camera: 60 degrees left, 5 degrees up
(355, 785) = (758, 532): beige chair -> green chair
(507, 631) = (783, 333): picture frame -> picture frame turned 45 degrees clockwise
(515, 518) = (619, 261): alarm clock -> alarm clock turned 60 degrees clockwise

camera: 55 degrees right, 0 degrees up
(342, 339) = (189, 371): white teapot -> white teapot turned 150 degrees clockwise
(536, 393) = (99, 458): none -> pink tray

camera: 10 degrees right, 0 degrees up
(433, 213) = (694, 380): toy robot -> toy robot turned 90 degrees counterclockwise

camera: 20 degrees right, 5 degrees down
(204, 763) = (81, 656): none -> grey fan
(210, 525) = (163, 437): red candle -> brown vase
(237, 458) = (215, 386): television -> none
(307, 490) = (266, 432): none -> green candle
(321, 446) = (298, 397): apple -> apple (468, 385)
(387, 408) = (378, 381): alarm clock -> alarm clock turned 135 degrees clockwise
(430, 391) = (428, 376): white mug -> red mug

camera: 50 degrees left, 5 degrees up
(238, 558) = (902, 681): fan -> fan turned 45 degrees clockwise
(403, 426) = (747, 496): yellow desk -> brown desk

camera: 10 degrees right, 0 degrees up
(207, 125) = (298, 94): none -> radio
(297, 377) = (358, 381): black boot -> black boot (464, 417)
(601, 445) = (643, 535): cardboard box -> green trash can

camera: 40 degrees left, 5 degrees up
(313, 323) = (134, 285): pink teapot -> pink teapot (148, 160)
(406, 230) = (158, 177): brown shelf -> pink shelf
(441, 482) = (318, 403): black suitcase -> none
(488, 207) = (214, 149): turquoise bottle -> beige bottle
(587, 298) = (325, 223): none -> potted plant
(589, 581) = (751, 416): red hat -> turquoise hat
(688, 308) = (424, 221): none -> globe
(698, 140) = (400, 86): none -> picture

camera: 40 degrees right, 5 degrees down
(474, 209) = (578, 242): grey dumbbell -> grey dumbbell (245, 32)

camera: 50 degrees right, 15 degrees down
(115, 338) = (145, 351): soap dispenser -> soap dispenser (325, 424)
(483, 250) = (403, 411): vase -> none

* * *

[What is needed]
Lines above that contain the string "down" make up the answer.

[Solution for this problem]
camera: 20 degrees right, 5 degrees down
camera: 40 degrees right, 5 degrees down
camera: 50 degrees right, 15 degrees down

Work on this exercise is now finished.